**** WORKING DATA
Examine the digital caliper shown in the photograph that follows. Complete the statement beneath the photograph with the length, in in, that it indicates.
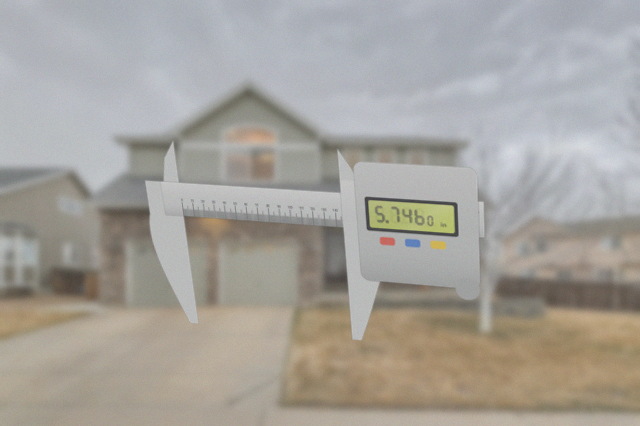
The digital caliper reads 5.7460 in
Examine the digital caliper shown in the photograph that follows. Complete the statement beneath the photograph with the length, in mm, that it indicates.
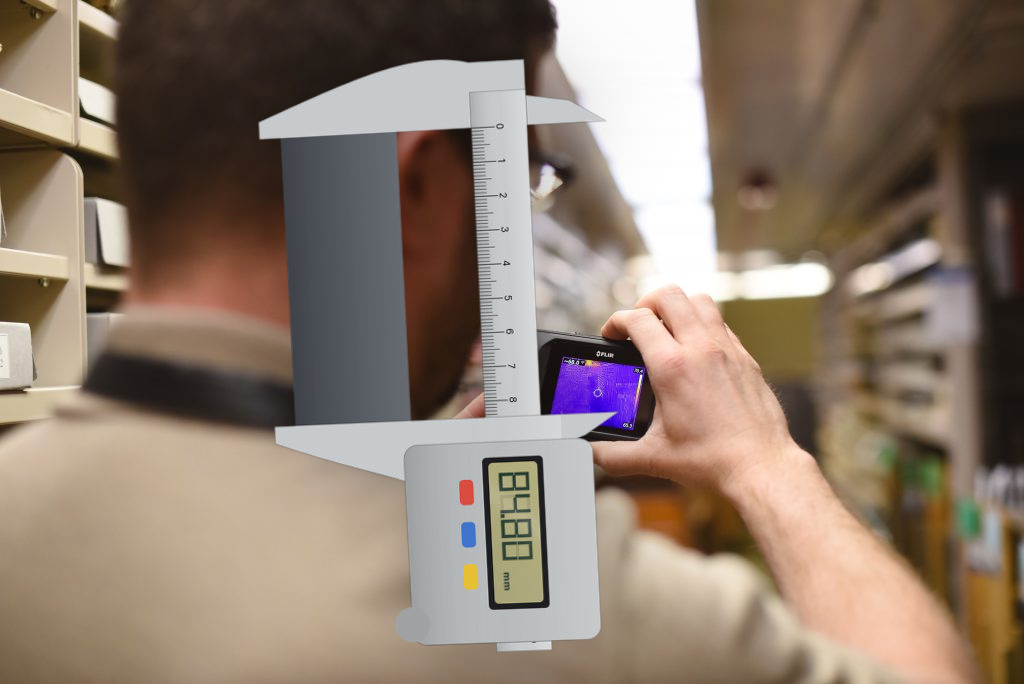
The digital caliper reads 84.80 mm
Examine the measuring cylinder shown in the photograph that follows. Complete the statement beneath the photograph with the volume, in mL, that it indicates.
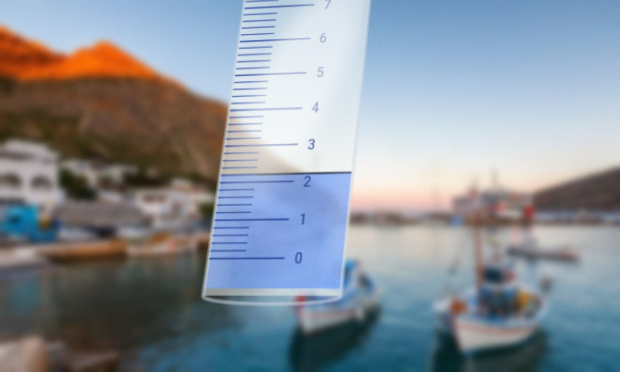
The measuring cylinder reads 2.2 mL
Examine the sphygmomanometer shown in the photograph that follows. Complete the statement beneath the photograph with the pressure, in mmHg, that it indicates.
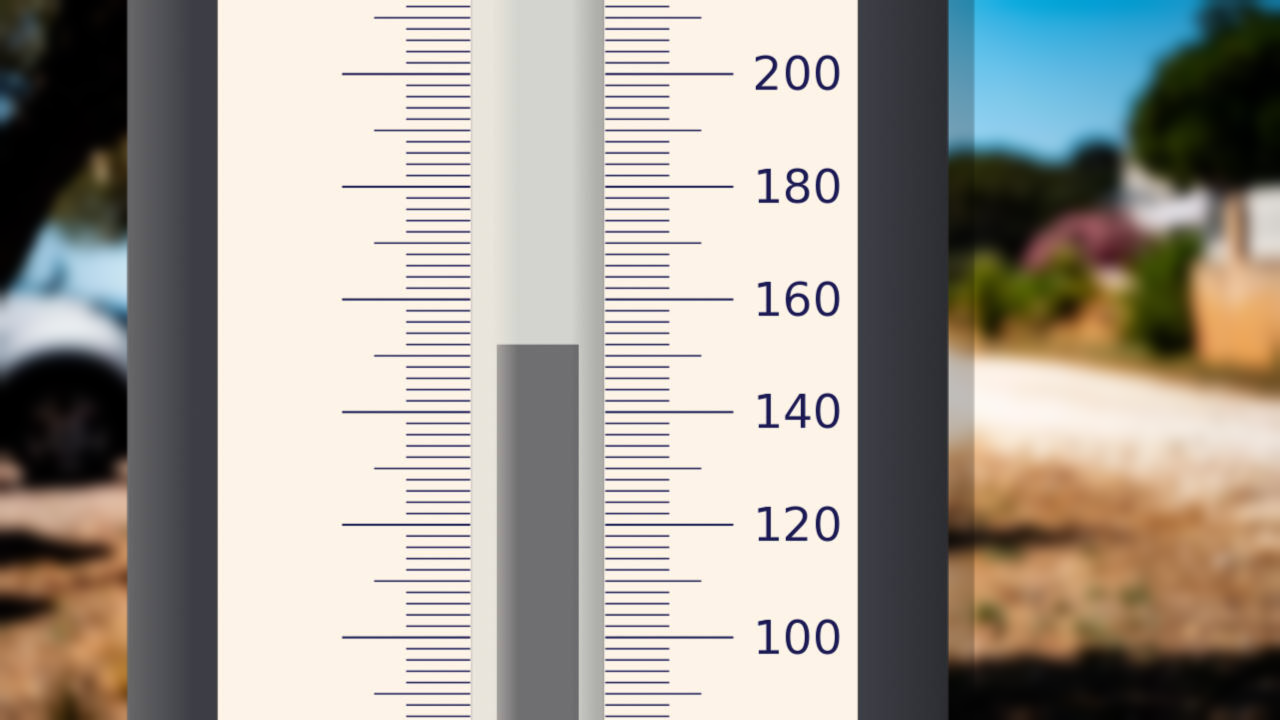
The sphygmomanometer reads 152 mmHg
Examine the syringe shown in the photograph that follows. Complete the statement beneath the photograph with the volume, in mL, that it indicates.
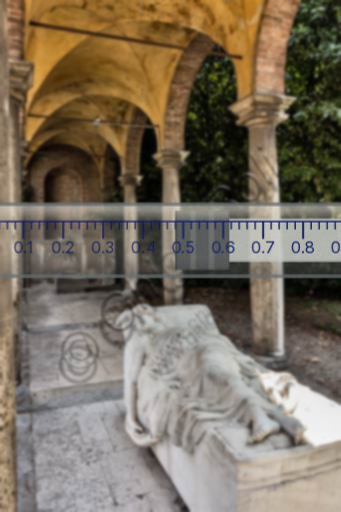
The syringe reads 0.48 mL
********
WORK REQUIRED:
Give the number of rows above that contain the string "digital", with case counting. Reply with the number only.

ANSWER TO THIS EXERCISE:
4